____ PAGE EXTRACT

Notice anything about today’s front pages of The Star, Cape Times and The Mercury? They all played last night’s crucial Bafana World Cup game exactly the same!

I know the papers’ owner, Independent Newspapers, has created a centralised subbing operation in order to contain costs in these straightened times but, bloody hell, where is the personality of the various editors and the papers on this hugely important story?  Nowhere — it looks to me like the subs were left to deal with it.

I presume, unlike most editors in SA who stayed at the office last night to watch the big game and decide on the front page afterwards, the eds of The Star (which is based in Joburg), Cape Times (of Cape Town) and the Durban-based Mercury went home. Interestingly, the Independent-owned Pretoria News seems to have bucked the trend and done its own thing.

I truly hope the editors didn’t hand it over to someone else but it does look that way.

________
____ SUPPLIED ENTRIES

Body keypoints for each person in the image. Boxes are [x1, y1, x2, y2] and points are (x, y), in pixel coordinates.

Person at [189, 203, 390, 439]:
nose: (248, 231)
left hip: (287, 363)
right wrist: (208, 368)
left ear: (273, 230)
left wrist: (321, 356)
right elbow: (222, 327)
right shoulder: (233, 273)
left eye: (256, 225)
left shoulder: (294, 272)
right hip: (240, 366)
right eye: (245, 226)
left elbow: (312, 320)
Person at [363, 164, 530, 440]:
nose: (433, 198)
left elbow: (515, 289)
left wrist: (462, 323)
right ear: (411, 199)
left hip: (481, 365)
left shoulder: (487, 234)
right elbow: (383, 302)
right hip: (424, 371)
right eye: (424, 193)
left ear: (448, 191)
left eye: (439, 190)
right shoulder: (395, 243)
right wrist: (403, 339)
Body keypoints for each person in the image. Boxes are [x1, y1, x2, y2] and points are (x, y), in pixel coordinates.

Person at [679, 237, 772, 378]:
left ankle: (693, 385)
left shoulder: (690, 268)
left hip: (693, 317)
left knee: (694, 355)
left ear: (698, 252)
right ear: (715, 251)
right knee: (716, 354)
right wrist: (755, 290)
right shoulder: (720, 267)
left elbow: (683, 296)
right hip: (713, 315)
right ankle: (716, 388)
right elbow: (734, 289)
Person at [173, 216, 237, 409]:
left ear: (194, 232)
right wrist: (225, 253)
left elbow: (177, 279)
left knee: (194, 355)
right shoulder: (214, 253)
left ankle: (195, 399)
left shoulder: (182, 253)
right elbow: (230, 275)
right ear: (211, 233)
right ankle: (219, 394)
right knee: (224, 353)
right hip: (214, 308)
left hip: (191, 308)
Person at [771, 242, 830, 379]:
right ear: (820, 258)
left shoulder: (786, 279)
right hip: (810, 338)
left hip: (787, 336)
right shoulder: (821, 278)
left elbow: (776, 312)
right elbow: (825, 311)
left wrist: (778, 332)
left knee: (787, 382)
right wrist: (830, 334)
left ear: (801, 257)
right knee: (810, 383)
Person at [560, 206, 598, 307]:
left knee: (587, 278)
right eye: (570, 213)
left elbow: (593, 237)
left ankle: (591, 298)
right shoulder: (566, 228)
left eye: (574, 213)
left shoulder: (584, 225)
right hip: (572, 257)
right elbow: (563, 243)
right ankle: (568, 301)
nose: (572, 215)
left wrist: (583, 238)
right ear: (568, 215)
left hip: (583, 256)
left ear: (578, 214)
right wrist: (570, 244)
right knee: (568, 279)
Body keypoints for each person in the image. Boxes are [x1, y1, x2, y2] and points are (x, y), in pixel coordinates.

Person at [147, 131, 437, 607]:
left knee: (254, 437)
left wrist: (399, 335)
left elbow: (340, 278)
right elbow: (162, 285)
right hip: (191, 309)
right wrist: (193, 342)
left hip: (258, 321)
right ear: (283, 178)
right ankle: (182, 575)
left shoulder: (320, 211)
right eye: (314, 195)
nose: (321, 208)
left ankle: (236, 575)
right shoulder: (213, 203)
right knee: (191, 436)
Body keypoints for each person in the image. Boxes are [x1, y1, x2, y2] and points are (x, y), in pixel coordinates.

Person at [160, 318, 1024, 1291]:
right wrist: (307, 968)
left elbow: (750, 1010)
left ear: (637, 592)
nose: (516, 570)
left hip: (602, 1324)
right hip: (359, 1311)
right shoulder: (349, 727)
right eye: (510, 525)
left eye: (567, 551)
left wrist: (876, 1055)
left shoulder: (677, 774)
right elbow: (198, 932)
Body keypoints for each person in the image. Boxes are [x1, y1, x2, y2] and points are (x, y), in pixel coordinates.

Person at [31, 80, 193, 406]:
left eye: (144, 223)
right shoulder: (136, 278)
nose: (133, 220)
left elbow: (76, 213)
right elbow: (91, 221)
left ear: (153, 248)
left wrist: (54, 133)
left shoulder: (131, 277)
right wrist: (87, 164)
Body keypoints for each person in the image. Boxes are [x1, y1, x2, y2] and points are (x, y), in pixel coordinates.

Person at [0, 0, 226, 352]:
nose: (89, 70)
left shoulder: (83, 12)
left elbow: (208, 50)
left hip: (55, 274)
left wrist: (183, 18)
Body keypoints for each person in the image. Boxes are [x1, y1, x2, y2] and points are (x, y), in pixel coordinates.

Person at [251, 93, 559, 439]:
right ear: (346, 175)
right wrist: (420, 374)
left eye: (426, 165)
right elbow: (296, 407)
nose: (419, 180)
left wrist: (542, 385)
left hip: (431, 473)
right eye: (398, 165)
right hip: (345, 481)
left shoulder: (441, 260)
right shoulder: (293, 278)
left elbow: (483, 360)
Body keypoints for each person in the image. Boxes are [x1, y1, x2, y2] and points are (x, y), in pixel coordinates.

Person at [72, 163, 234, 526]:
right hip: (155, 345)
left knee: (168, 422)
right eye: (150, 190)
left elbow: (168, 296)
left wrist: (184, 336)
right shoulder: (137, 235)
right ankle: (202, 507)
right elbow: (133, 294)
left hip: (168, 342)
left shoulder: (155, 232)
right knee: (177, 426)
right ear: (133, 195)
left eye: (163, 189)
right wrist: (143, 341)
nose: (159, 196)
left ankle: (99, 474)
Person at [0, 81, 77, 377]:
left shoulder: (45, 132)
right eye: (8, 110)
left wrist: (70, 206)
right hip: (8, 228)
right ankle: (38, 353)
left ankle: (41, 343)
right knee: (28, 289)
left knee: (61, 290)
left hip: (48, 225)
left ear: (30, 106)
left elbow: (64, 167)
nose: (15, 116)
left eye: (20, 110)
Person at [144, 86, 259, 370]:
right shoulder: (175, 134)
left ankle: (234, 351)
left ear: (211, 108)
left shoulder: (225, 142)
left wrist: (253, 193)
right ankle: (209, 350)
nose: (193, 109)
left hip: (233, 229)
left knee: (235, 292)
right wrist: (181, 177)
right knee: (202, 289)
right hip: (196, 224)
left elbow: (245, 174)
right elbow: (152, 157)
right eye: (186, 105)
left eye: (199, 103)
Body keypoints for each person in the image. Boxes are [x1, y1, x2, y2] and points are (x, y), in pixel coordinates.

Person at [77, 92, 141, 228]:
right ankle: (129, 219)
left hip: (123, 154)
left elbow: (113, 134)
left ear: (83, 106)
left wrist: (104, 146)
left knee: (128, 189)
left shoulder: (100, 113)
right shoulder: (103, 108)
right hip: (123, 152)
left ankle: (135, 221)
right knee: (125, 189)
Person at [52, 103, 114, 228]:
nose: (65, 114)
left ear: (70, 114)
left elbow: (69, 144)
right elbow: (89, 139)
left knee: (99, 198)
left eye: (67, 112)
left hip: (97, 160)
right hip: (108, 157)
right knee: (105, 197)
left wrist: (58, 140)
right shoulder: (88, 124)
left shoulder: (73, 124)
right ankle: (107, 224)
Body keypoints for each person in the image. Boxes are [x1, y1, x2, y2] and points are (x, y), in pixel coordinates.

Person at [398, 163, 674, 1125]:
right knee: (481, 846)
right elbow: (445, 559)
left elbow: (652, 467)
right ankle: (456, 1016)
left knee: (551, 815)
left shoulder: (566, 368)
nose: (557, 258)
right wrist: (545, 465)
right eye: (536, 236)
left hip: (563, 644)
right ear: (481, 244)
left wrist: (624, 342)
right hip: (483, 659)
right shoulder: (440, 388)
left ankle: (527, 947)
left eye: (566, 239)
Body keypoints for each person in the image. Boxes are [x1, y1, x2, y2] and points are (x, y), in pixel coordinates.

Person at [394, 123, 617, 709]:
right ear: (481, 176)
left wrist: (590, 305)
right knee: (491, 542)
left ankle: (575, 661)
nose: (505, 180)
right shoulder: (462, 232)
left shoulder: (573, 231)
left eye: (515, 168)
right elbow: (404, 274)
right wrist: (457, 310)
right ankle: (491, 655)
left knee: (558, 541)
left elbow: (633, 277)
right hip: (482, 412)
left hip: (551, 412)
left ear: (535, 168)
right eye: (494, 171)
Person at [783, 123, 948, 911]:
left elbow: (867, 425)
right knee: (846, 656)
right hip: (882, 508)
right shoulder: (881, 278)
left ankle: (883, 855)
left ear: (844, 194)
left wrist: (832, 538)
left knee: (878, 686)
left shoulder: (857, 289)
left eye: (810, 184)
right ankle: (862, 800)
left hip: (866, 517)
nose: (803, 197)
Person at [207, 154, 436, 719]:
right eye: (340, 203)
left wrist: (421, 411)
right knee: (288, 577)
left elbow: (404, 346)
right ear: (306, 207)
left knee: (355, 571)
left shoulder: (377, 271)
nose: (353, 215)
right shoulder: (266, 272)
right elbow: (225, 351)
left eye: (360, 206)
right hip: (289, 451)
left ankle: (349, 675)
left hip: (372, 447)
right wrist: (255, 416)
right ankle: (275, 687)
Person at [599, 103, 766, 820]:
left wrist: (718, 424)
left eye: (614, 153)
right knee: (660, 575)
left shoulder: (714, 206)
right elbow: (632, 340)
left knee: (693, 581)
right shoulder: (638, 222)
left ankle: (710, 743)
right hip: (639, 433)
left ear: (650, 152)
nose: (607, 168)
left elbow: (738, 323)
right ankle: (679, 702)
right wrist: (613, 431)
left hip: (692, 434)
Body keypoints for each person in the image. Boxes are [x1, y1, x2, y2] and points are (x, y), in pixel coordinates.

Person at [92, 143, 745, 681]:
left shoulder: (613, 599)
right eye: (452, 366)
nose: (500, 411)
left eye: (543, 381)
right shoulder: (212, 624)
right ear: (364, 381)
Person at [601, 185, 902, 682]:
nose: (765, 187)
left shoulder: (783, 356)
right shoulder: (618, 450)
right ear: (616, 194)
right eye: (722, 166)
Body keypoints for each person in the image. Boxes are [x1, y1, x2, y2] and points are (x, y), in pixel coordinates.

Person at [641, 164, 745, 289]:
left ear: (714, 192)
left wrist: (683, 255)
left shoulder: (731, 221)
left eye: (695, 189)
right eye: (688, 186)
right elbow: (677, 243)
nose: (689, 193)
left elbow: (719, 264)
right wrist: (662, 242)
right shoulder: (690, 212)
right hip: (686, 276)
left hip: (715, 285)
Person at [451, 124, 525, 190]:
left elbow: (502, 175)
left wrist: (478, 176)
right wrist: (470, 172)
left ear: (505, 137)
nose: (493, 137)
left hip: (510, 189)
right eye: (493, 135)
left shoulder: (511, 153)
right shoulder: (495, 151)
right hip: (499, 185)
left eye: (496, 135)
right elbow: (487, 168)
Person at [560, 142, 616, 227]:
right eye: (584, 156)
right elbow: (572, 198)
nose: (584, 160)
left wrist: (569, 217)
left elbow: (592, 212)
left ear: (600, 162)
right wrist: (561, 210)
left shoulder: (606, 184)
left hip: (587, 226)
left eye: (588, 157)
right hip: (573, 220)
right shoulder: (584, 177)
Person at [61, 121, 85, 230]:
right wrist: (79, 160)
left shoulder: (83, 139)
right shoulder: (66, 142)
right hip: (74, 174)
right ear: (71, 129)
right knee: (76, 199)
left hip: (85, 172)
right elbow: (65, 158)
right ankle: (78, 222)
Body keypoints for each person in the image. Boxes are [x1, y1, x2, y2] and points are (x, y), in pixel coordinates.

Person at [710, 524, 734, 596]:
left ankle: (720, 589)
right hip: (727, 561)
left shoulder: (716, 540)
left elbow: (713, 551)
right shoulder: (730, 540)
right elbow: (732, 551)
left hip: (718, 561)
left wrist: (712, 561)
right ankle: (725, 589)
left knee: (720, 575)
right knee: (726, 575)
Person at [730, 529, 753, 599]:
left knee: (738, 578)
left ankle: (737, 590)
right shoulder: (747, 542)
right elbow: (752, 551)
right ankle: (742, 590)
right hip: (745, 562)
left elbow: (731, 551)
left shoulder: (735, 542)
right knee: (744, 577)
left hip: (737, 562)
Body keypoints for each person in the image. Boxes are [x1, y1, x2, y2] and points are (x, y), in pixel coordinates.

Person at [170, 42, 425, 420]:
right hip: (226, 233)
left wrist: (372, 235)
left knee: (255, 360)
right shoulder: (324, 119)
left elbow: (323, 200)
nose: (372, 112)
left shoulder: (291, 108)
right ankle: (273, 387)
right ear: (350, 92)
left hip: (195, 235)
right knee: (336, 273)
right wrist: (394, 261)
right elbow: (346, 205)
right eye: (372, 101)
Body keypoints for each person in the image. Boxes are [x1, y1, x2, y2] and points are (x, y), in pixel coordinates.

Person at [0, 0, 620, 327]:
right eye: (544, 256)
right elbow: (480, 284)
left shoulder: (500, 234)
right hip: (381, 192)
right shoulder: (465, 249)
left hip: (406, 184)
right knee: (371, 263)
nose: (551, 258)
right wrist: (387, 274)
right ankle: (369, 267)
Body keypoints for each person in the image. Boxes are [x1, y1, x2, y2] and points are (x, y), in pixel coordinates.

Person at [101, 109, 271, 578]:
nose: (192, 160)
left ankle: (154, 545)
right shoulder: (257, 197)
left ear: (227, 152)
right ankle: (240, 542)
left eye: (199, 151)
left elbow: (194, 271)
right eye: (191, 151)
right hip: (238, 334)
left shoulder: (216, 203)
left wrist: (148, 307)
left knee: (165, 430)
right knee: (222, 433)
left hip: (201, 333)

________

APPLY WHAT YOU READ =
1. Using the post about the newspaper front pages, answer each question on its own line:
(a) Which company owns The Star, Cape Times and The Mercury?
(b) In which city is The Star based?
(c) Which Independent-owned paper seems to have done its own thing?
2. Rewrite the part of the post about the newspaper front pages that opens with the words "Notice anything about" and closes with "its own thing.", switching "editors" to "newsroom chiefs".

SOLUTION LIST =
1.
(a) Independent Newspapers
(b) Joburg
(c) The Pretoria News

2.
Notice anything about today’s front pages of The Star, Cape Times and The Mercury? They all played last night’s crucial Bafana World Cup game exactly the same!

I know the papers’ owner, Independent Newspapers, has created a centralised subbing operation in order to contain costs in these straightened times but, bloody hell, where is the personality of the various newsroom chiefs and the papers on this hugely important story?  Nowhere — it looks to me like the subs were left to deal with it.

I presume, unlike most newsroom chiefs in SA who stayed at the office last night to watch the big game and decide on the front page afterwards, the eds of The Star (which is based in Joburg), Cape Times (of Cape Town) and the Durban-based Mercury went home. Interestingly, the Independent-owned Pretoria News seems to have bucked the trend and done its own thing.